◆ WORK ITEM ◆
Below are some records. Copy every line in them that holds "represent".

◆ DATA LISTING ◆
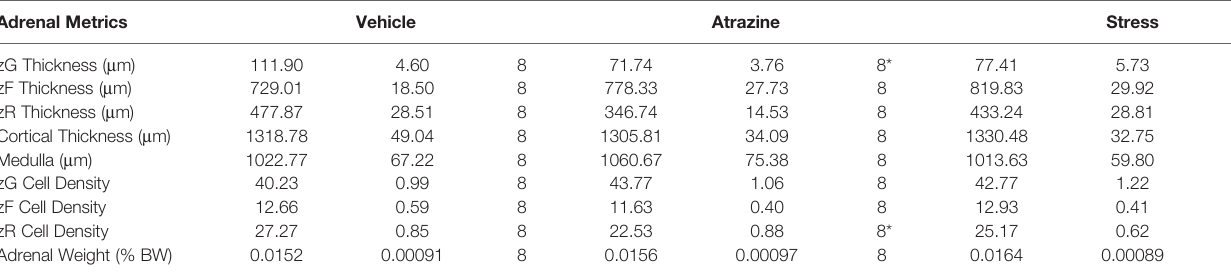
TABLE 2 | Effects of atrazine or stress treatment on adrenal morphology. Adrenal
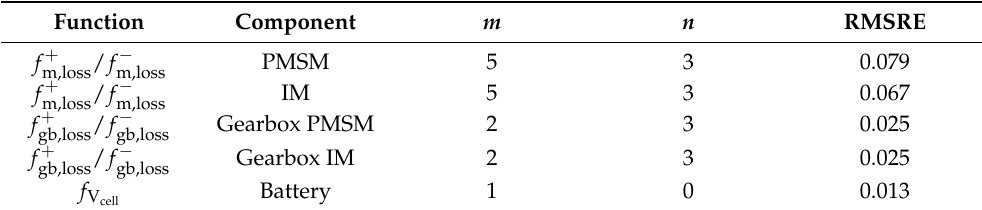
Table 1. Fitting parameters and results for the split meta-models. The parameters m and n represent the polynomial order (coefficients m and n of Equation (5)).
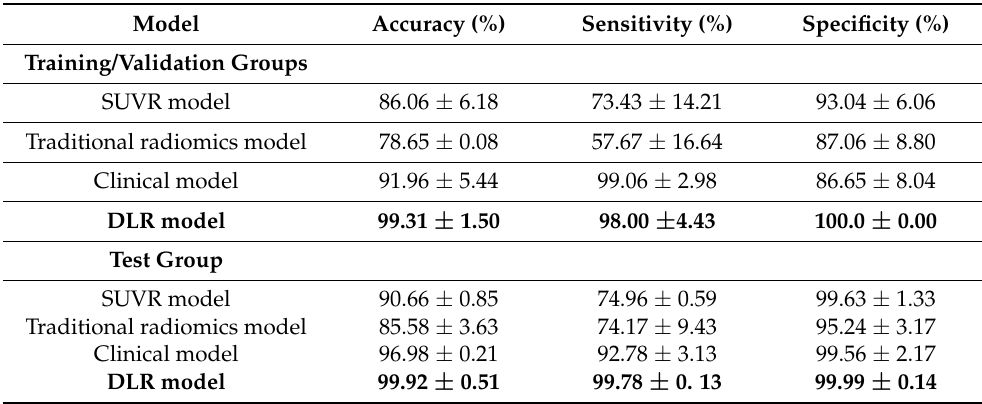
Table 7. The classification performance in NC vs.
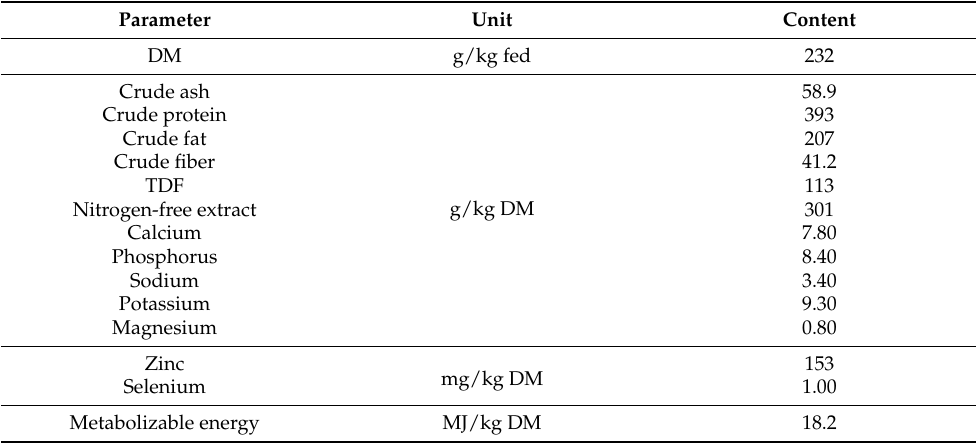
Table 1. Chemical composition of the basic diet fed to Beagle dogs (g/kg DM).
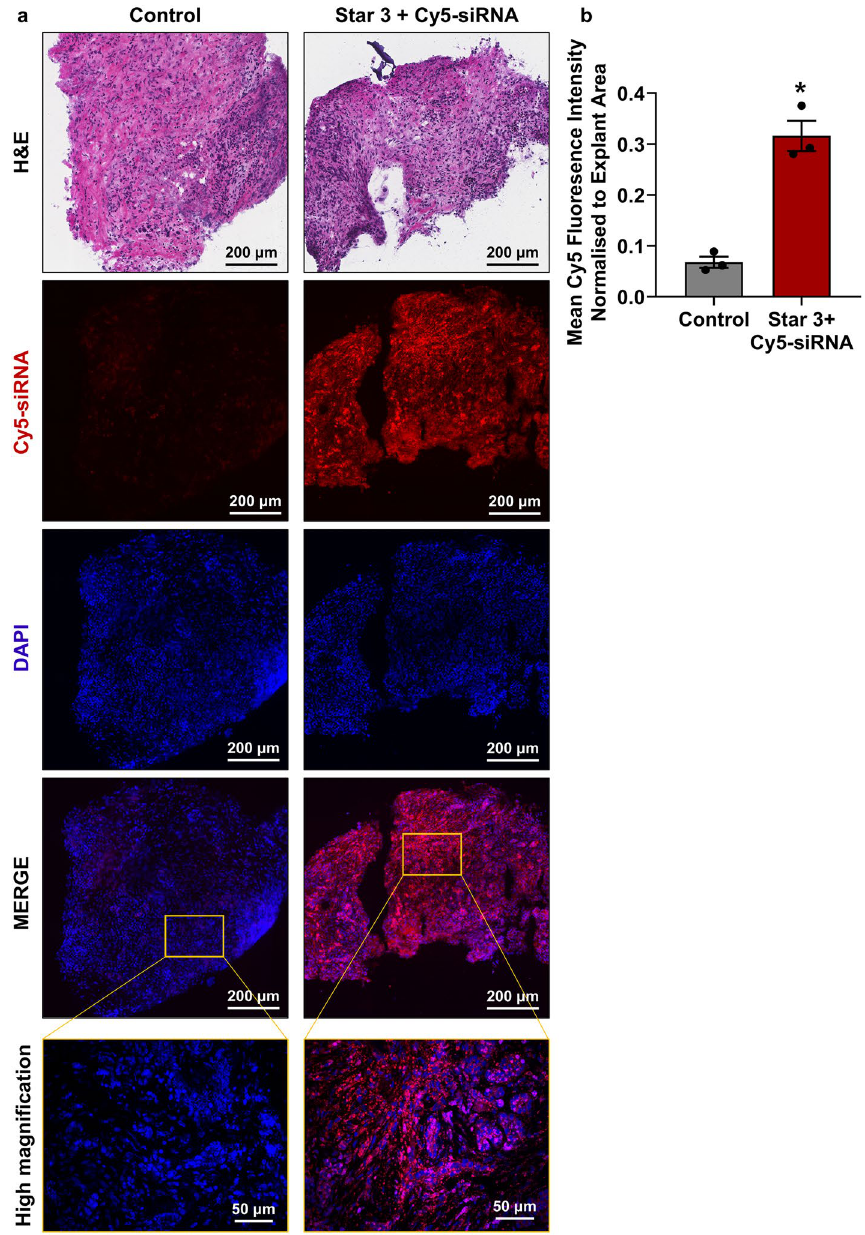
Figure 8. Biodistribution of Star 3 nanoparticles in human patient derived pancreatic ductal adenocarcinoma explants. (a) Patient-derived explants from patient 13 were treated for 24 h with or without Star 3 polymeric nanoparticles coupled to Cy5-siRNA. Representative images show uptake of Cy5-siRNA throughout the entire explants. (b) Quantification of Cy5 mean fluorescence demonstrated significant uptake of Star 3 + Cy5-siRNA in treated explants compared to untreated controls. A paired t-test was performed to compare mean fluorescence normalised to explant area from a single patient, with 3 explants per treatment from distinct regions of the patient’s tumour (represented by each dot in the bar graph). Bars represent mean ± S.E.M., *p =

◆ SOLUTION TO THIS TASK ◆
Table 1. Fitting parameters and results for the split meta-models. The parameters m and n represent the polynomial order (coefficients m and n of Equation (5)).
Figure 8. Biodistribution of Star 3 nanoparticles in human patient derived pancreatic ductal adenocarcinoma explants. (a) Patient-derived explants from patient 13 were treated for 24 h with or without Star 3 polymeric nanoparticles coupled to Cy5-siRNA. Representative images show uptake of Cy5-siRNA throughout the entire explants. (b) Quantification of Cy5 mean fluorescence demonstrated significant uptake of Star 3 + Cy5-siRNA in treated explants compared to untreated controls. A paired t-test was performed to compare mean fluorescence normalised to explant area from a single patient, with 3 explants per treatment from distinct regions of the patient’s tumour (represented by each dot in the bar graph). Bars represent mean ± S.E.M., *p =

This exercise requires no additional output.